Blanket Weed Control
The species of filamentous algae that perhaps causes the most concern in fresh water systems around the world is Cladophora glomerata. This is called blanketweed.
However, there are over 150 different species of cladophora. Blanketweed can grow at tremendous rates when the conditions in the pond are suitable. In very high light levels with high levels of nutrients, blanket weed can grow at over 2 metres per day. Other filamentous algae, also referred to as blanketweed, that cause problems in ponds are species of Spirogyra, Rhizoclonium and Enteromorpha.

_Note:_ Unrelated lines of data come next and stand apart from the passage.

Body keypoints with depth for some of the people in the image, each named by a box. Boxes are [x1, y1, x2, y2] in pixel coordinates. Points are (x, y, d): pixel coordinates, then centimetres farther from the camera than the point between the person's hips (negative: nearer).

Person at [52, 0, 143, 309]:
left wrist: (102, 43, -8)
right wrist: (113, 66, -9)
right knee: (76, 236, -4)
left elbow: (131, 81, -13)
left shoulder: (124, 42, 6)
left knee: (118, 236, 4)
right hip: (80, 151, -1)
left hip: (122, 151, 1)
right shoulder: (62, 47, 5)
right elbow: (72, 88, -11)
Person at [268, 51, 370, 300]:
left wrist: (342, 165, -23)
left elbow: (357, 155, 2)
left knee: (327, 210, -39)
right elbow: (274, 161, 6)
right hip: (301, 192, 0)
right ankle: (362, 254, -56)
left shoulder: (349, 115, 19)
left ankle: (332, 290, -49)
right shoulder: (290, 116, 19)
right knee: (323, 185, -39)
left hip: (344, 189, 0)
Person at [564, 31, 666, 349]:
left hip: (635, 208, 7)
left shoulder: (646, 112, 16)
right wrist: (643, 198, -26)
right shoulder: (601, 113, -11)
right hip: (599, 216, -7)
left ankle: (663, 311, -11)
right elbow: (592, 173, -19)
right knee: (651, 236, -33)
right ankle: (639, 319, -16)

Worldwide, there are over 400 different species of the genus Spirogyra. Spirogyra tends to show in ponds as a tangled pond scum. It is also called "water silk", "silk weed" . On sunny days, the mats of spirogyra filaments usually float on the surface of the water. They are kept afloat by tiny bubbles of oxygen arising from photosynthesis. These algal mats then sink when the sun goes down and the process reverses as photosynthesis is reduced.

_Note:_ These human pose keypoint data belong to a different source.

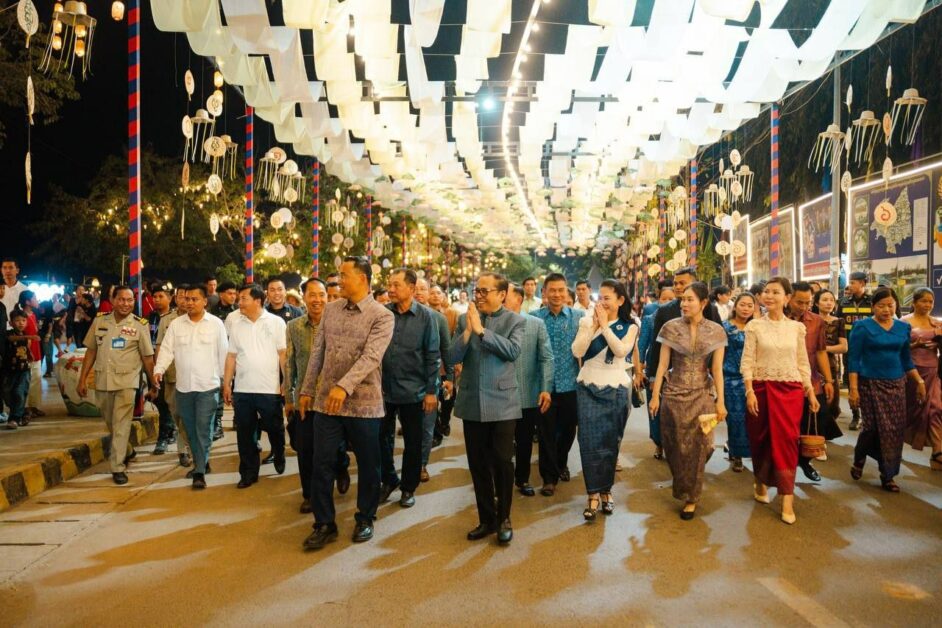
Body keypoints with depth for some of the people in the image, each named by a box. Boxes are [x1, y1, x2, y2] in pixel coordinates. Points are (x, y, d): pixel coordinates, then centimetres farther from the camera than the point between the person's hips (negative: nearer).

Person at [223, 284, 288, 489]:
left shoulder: (276, 322, -4)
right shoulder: (236, 324, 6)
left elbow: (283, 354, -4)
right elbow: (231, 356, 9)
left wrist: (287, 382, -8)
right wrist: (226, 384, 6)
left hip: (270, 388, -3)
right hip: (242, 389, 3)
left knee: (274, 429, 11)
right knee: (245, 433, 8)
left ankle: (279, 457, 39)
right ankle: (249, 473, 20)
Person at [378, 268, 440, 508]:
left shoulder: (426, 316, -6)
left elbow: (432, 356, -5)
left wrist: (431, 391, -7)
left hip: (413, 391, -2)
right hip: (384, 389, 2)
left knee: (412, 442, 10)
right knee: (382, 437, 10)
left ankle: (408, 488, 26)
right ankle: (389, 480, 32)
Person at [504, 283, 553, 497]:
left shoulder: (536, 324, 0)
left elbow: (546, 358, -3)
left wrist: (546, 389, -11)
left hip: (528, 395, 1)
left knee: (524, 441, 15)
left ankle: (522, 479, 33)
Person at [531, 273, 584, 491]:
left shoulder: (579, 317, 1)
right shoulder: (534, 317, 0)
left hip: (570, 384, 1)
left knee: (568, 430, 15)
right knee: (547, 432, 4)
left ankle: (561, 463, 41)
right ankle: (550, 476, 18)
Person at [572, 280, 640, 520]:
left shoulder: (629, 327, 2)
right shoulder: (587, 321, 3)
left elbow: (621, 350, -17)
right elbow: (577, 351, -9)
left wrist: (605, 325, -17)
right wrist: (592, 326, -14)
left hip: (616, 389, 0)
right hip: (588, 388, 0)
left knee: (610, 442, 8)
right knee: (590, 441, -5)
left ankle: (605, 491, 22)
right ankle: (593, 494, 1)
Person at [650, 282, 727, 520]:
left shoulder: (716, 331, -1)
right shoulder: (671, 327, -3)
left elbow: (717, 369, 0)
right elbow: (662, 364, -2)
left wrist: (721, 401, -3)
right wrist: (655, 395, -4)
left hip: (702, 396, 0)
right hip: (674, 395, 0)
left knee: (697, 448, 4)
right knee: (676, 446, 9)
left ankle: (691, 498, 20)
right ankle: (681, 488, 35)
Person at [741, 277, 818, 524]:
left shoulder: (797, 327, 5)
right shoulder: (754, 326, -2)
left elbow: (803, 363, 10)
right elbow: (747, 362, -4)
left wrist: (811, 392, 6)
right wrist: (749, 391, -12)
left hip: (790, 390, 1)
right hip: (761, 388, -1)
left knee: (786, 441, -2)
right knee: (761, 439, 9)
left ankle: (787, 499, 2)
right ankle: (761, 482, 32)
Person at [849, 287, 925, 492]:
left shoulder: (904, 328, 7)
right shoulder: (862, 327, -7)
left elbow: (906, 359, 16)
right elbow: (853, 359, -8)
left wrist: (919, 381, 9)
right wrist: (853, 388, -14)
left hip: (896, 384, 4)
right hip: (870, 383, -4)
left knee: (895, 429, 3)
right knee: (872, 426, -5)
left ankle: (888, 475, 15)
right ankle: (859, 459, 24)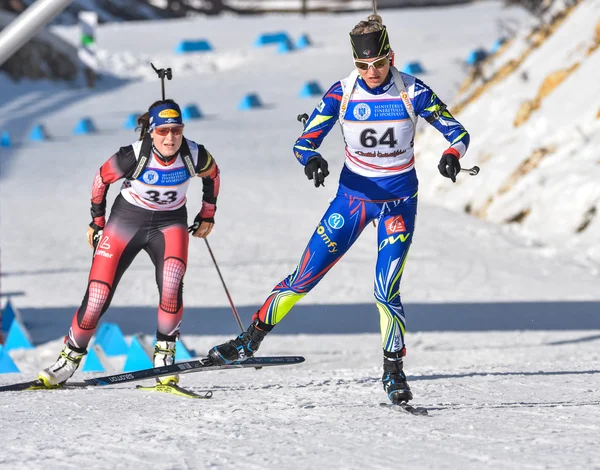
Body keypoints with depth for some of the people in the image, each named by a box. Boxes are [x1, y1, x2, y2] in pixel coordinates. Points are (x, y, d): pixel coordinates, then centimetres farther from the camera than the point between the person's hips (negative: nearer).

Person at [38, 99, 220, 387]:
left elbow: (213, 175, 5)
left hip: (170, 224, 1)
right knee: (97, 296, -6)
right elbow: (101, 179, -5)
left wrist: (207, 214, 13)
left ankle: (165, 354, -11)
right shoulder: (134, 157, -25)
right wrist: (97, 221, 4)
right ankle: (71, 357, 15)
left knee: (171, 286, -28)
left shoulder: (195, 156, -19)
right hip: (126, 220, -1)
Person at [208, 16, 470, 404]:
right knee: (305, 277, -1)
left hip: (398, 202, -2)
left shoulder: (412, 92, -14)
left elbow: (457, 132, -8)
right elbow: (304, 142, -9)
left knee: (386, 293, -13)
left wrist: (452, 156, -31)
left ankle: (394, 370, 4)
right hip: (353, 195, 2)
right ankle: (250, 341, 11)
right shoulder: (342, 93, -11)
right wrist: (312, 159, -33)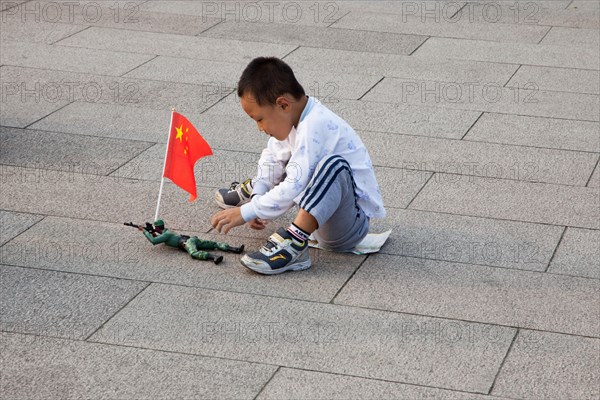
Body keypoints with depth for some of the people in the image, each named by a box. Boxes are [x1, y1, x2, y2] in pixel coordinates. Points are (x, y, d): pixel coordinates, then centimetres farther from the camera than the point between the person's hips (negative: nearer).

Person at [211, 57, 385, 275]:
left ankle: (295, 244, -38)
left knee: (333, 164, -37)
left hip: (352, 224, -9)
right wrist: (258, 199, -1)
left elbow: (293, 190, -32)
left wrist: (246, 213, -26)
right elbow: (271, 159, 14)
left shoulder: (313, 128, -27)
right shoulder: (291, 117, 1)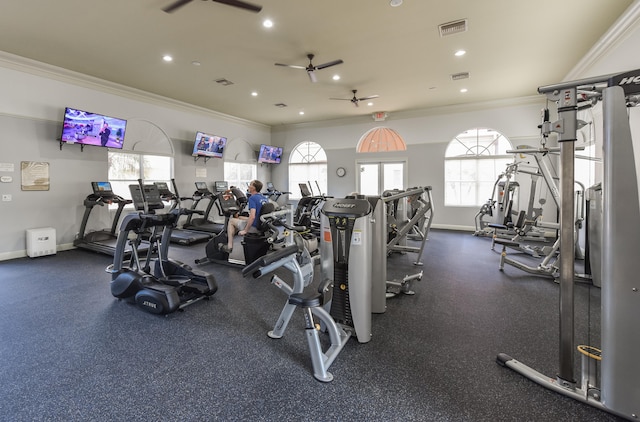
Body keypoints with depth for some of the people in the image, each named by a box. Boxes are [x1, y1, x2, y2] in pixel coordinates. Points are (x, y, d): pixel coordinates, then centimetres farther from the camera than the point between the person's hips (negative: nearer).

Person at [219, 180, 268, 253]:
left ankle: (229, 246, 12)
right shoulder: (265, 198, 8)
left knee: (231, 220, 12)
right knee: (240, 218, 28)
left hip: (254, 228, -8)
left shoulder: (252, 198, -19)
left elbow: (252, 217, -29)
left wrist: (245, 230, -20)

As a result, the strands of Spirogyra consume oxygen for cellular respiration. Carbon dioxide is then produced as a waste product. Where there are thick algal mats present, large fluctuations in the dissolved carbon dioxide and oxygen levels in the water can occur. This can lead to rapid changes in the pH of the water that in turn can cause stress and even death to other organisms, eg fish, living in the water.

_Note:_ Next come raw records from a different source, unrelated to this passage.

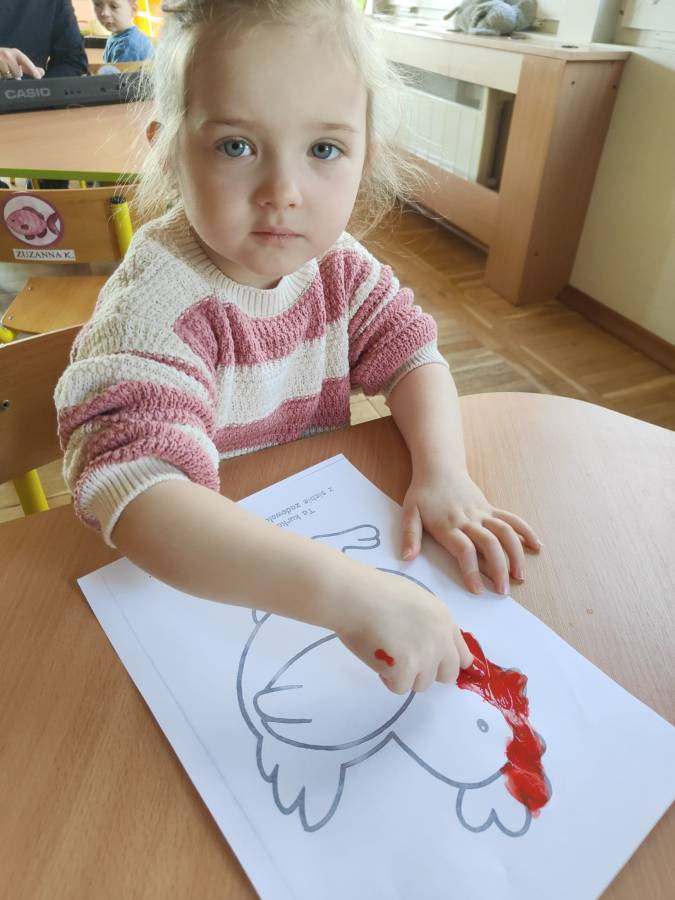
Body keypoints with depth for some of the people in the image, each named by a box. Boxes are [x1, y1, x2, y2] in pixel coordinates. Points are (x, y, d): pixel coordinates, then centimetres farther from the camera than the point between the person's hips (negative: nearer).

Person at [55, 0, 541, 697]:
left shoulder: (335, 261, -8)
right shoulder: (158, 305, -28)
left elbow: (410, 355, -2)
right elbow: (136, 499, -40)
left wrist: (443, 472, -20)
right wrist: (347, 592, -48)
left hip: (318, 523, 7)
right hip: (190, 578, -6)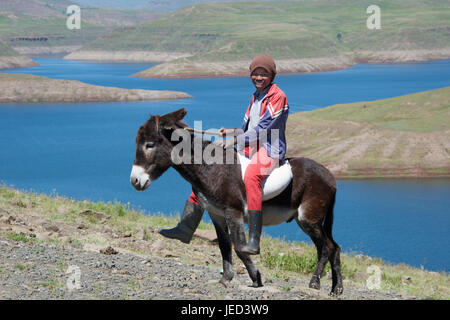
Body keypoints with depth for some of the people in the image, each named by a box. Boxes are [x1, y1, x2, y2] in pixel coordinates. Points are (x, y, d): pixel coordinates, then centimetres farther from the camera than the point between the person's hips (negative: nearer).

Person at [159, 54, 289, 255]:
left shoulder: (277, 97, -8)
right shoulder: (255, 97, 19)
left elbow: (262, 130, -16)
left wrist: (235, 140, -19)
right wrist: (231, 132, 8)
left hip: (269, 152, -9)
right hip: (248, 150, 9)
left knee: (251, 176, -41)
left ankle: (254, 241, -49)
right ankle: (186, 227, 2)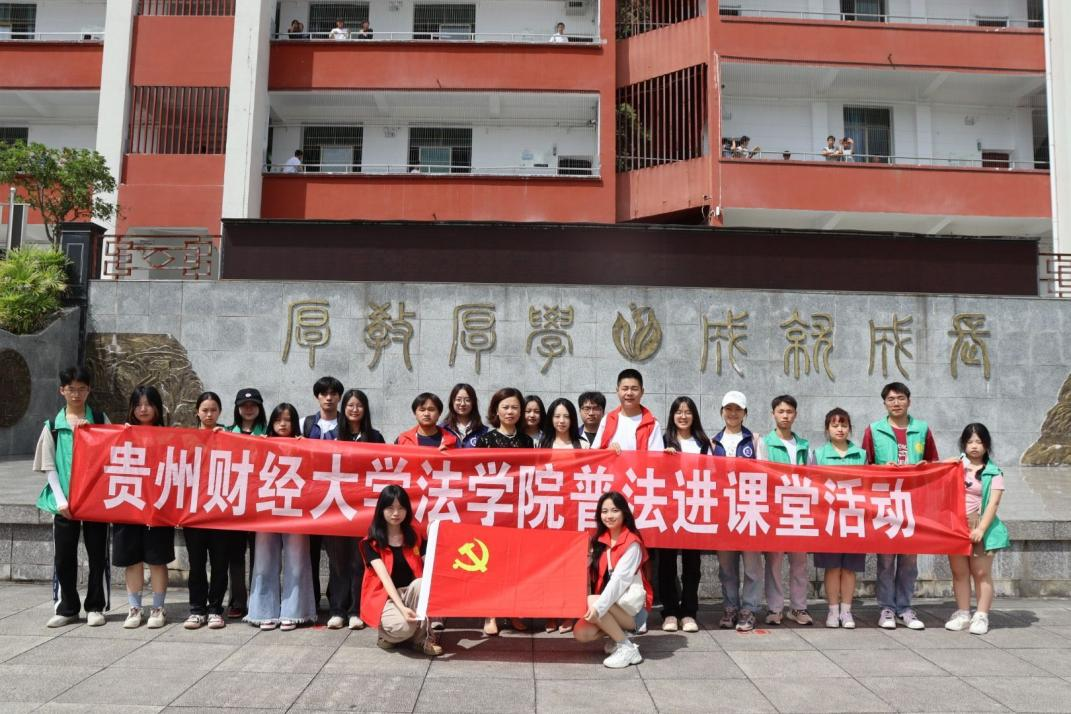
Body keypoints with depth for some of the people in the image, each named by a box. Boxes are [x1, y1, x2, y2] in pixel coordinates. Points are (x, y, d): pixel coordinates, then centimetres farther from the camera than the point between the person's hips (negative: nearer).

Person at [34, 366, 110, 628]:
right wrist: (60, 500, -6)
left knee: (97, 554, 4)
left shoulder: (100, 420, 3)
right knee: (63, 556, 5)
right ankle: (66, 608, 19)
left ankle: (95, 607, 16)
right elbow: (49, 466, 3)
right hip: (64, 501, 1)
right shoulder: (53, 425, 5)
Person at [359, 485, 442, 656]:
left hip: (411, 593, 4)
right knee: (403, 626, -36)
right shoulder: (371, 543, -8)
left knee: (421, 583, -32)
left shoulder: (415, 537, 5)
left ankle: (422, 638, -18)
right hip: (384, 598, -4)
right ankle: (388, 634, 1)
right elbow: (384, 577, -23)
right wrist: (402, 608, -36)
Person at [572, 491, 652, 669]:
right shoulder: (599, 540, 7)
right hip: (608, 601, 5)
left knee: (592, 601, -30)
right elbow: (591, 573, 5)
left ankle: (627, 648, -15)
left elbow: (619, 578, -22)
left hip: (631, 602, -5)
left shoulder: (632, 543, -12)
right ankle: (617, 632, 9)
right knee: (581, 633, -17)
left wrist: (599, 606, -31)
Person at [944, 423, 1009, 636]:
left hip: (980, 527, -3)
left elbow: (993, 503, -7)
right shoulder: (955, 465, 9)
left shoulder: (994, 473, 1)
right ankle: (963, 614, 16)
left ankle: (981, 616, 9)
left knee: (981, 572, 1)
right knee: (959, 572, 8)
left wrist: (981, 529, -17)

Enteromorpha intestinalis is another form of blanket weed that occurs in ponds. It is tubular in form and rarely grows longer than about 40cm. There are over 50 different species of the genus Enteromorpha. There are over 20 species of the filamentous genus Rhizoclonium.
Control of Pond Algae
The presence of algae in ponds need not necessarily cause a problem. However, in many cases it does and the pondkeeper is advised to remove it.
Planktonic algae can be controlled in garden ponds by installing an ultra violet filter. The UV light is very effective in agglomerating these single celled algae into clumps that then can be "caught" in the physical filter attached to the pond.
However, UV filter lights have no effect on filamentous or macrophytic algae and other control methods have to be used. These methods include the use of chemicals and microbial products. Many pondkeepers prefer not to use chemical methods.